Optimizing nutrition and performance

The International Centre of Insect Physiology and Ecology (ICIPE) in Kenya and Makerere University in Uganda developed and tested 28 black soldier fly substrate recipes using urban wastes, such as brewers’ spent grains and fruit and poultry processing wastes, to enhance the nutritional attributes of the insects. When black soldier flies were reared on the optimized substrate recipes, their crude protein level increased by approximately 16% when compared to the basic single substrate feeding. The fat content of the flies also increased, achieving a good balance of amino acids. These nutrient qualities are comparable to those of fishmeal and superior to plant-based animal feeds. The development time for black soldier flies to reach the size required for mass production was also reduced by approximately half when the optimized substrate recipes were used (reduced from three weeks and longer to 10-12 days).

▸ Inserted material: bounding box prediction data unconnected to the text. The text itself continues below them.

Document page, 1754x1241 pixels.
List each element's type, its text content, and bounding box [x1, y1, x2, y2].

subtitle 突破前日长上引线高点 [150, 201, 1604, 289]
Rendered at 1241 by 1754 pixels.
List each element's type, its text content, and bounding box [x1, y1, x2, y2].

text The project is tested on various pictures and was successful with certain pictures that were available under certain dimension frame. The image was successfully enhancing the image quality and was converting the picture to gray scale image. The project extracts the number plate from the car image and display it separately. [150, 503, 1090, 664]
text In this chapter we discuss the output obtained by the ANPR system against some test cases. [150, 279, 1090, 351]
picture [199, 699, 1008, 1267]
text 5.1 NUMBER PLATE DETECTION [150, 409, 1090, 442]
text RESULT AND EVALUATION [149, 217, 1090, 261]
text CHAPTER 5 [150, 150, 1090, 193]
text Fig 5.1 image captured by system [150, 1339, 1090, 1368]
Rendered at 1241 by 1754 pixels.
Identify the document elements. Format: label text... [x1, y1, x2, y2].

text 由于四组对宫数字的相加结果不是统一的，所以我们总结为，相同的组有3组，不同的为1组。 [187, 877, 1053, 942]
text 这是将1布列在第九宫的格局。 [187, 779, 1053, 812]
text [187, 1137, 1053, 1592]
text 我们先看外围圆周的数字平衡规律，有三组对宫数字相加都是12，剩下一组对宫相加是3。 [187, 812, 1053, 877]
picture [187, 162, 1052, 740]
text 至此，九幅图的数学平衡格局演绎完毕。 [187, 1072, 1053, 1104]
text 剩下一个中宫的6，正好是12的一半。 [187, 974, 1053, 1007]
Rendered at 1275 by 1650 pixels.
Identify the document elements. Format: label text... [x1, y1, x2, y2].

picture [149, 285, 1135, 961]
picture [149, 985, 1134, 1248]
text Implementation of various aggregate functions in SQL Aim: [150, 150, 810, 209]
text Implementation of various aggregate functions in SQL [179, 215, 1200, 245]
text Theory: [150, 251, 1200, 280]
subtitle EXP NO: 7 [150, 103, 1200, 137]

In collaboration with the Kenyan feed miller enterprise Treasure Feeds Ltd, ICIPE also developed and tested insect-based feed formulations for fish, pigs, and poultry. Diets that included 25% black soldier fly larval meal were found to be the most suitable in terms of chick and grower performance. Chicken layers fed on this diet produced a significantly higher number of eggs with better shell and yolk quality, and a higher profit margin than those fed on conventional fishmeal feeds. Broiler chickens and pigs that were nourished with insect-based feeds also reached market size earlier than those nourished with fishmeal feeds. When catfish were fed diets with 50% and 75% black soldier fly larvae meal, they were much heavier and their crude protein content increased from 65-75% and 72%, respectively.

An opportunity for organic fertilizer

The effects of black soldier fly feces or “frass” fertilizer on the growth, yield, and nitrogen-use efficiency of French beans, kale, maize, and tomatoes were established under screenhouse and open field conditions in central Kenya. Open field plots treated with black soldier fly frass fertilizers increased maize grain yields by 6% when compared to other fertilizers. The application of black soldier fly fertilizer at a rate of 100 kg/ha also increased maize nitrogen uptake by 39% when compared to SAFI (another organic fertilizer product) and by 21% compared to plots treated with urea (chemical fertilizer). Increased nitrogen uptake improves soil health and enhances crop growth. These results are encouraging Kenyan sanitation and waste management companies, such as Sanergy Ltd, to start processing frass-based organic fertilizers and biofuel briquette products for commercialization.